◆ **What is expected**: Every entry below must appear again, exactly as written.

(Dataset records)
----------------

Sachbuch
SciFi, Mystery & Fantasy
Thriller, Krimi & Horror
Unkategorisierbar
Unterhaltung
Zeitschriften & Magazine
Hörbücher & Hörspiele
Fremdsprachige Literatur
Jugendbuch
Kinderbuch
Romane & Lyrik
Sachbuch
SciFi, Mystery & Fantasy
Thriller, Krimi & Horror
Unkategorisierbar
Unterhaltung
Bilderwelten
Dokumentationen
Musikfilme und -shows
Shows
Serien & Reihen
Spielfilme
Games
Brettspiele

----------------

◆ **Result**:
Sachbuch
SciFi, Mystery & Fantasy
Thriller, Krimi & Horror
Unkategorisierbar
Unterhaltung
Zeitschriften & Magazine
Hörbücher & Hörspiele
Fremdsprachige Literatur
Jugendbuch
Kinderbuch
Romane & Lyrik
Sachbuch
SciFi, Mystery & Fantasy
Thriller, Krimi & Horror
Unkategorisierbar
Unterhaltung
Bilderwelten
Dokumentationen
Musikfilme und -shows
Shows
Serien & Reihen
Spielfilme
Games
Brettspiele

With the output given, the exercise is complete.